## Texto citado
E a privacidade? Os limites no uso de aplicativos de gestão
Maioria das pessoas prefere usar um só dispositivo para assuntos pessoais e de trabalho. Quais os riscos para o empregador e o empregado?
Felipo Corvalan
Smartphones e sistemas de gerenciamento ocupam grande espaço em nossas vidas. Só na Apple Store são 2,2 milhões de aplicativos disponíveis. A Play Store, loja do Google, conta com 2,8 milhões de apps. Com tanta tecnologia disponível, não há binômio mais contemporâneo: privacidade e qualidade de vida.
Para a gestão empresarial, contexto deste artigo, a importante vantagem do mundo tecnológico é, justamente, a mobilidade. Aplicativos de manuseio de cartão de ponto, gerenciamento de painel de atividades e de produtividade, chamadas de vídeo, geolocalização, mensagens instantâneas e, claro, o bom e velho e-mail tornam tudo muito mais prático e ágil.
A informação disponível a qualquer momento acelera as respostas a demandas. Sem isso, a burocracia domina os processos, todo retorno leva um tempo maior. Em plena era da informação, um software de gestão empresarial é ferramenta essencial para gestores conhecerem a realidade da empresa, assim como vislumbrarem tendências e disporem de suporte para as estratégias da organização.
Um sistema de gestão torna viável a automação de tarefas e a otimização dos processos empresariais. Assegura maior controle sobre as operações da empresa, reduz custos e riscos da atividade empresarial e disponibiliza informações seguras sobre os resultados alcançados, de forma imediata.
A propósito, você conhece o BYOD?

(Linhas de um conjunto de dados)
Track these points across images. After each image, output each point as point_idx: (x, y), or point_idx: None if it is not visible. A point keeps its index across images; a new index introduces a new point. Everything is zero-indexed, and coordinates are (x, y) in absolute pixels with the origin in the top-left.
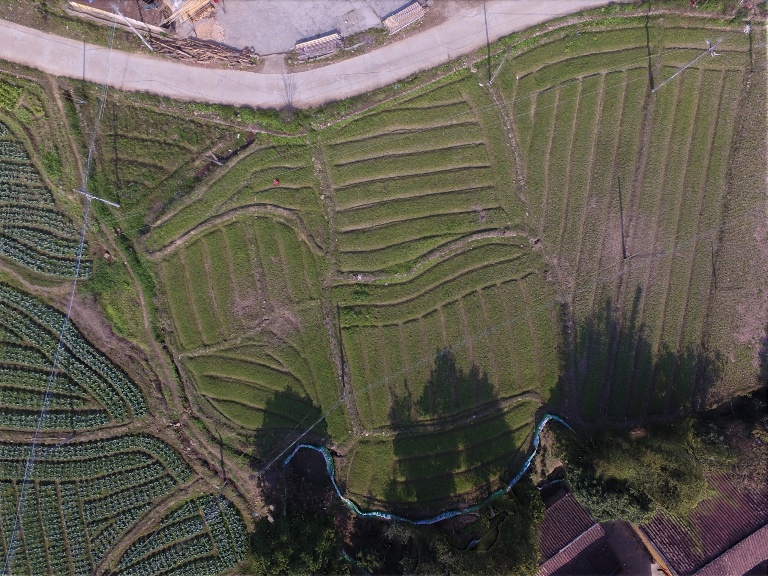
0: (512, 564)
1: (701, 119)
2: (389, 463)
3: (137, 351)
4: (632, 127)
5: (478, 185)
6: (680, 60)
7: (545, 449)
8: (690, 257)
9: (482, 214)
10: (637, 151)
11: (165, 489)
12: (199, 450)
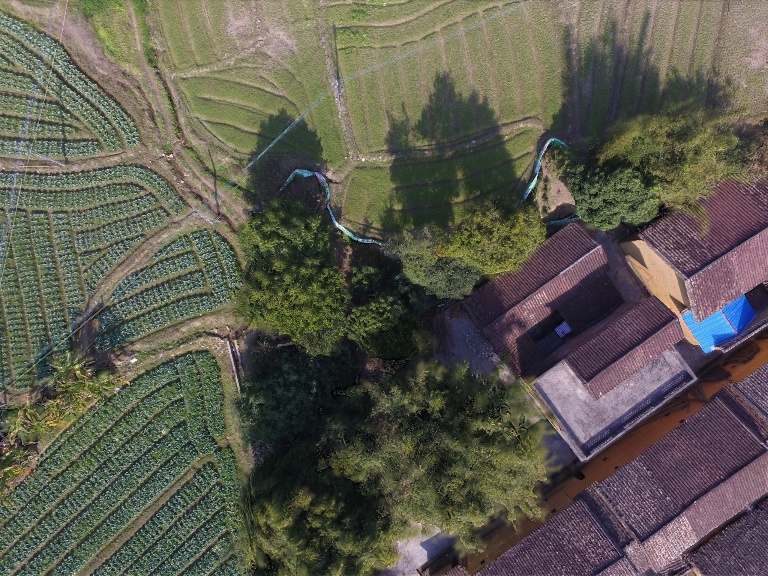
0: (510, 216)
1: None
2: (386, 190)
3: (130, 78)
4: None
5: None
6: None
7: (547, 179)
8: None
9: None
10: None
11: (158, 220)
12: (192, 182)
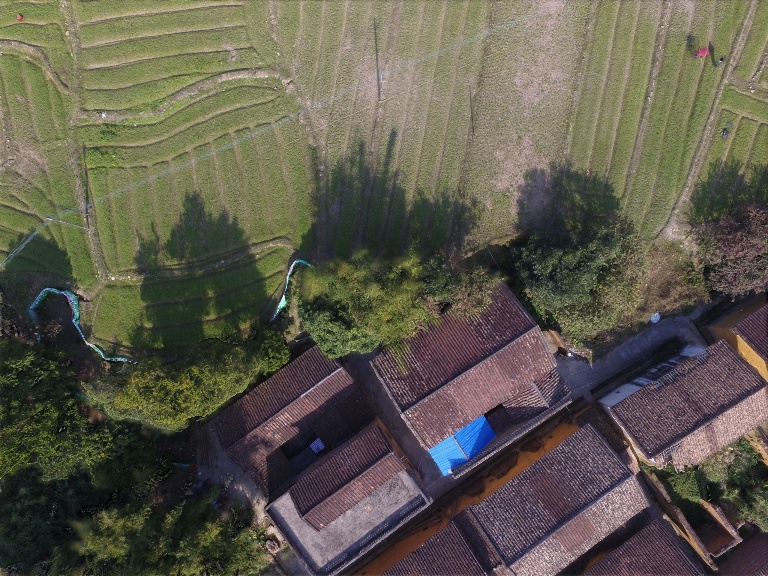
0: (186, 368)
1: None
2: (136, 308)
3: None
4: None
5: (229, 24)
6: None
7: None
8: (447, 101)
9: (233, 54)
10: None
11: None
12: None
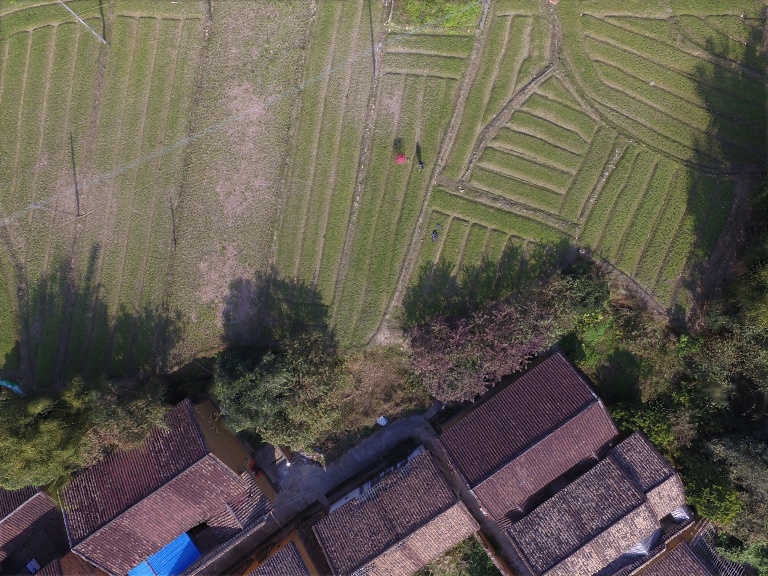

## Enunciado
Copie, por favor, o trecho do texto sobre privacidade e aplicativos de gestão que vai de "Felipo Corvalan" a "prático e ágil.", sem nenhuma alteração.

## Resposta
Felipo Corvalan
Smartphones e sistemas de gerenciamento ocupam grande espaço em nossas vidas. Só na Apple Store são 2,2 milhões de aplicativos disponíveis. A Play Store, loja do Google, conta com 2,8 milhões de apps. Com tanta tecnologia disponível, não há binômio mais contemporâneo: privacidade e qualidade de vida.
Para a gestão empresarial, contexto deste artigo, a importante vantagem do mundo tecnológico é, justamente, a mobilidade. Aplicativos de manuseio de cartão de ponto, gerenciamento de painel de atividades e de produtividade, chamadas de vídeo, geolocalização, mensagens instantâneas e, claro, o bom e velho e-mail tornam tudo muito mais prático e ágil.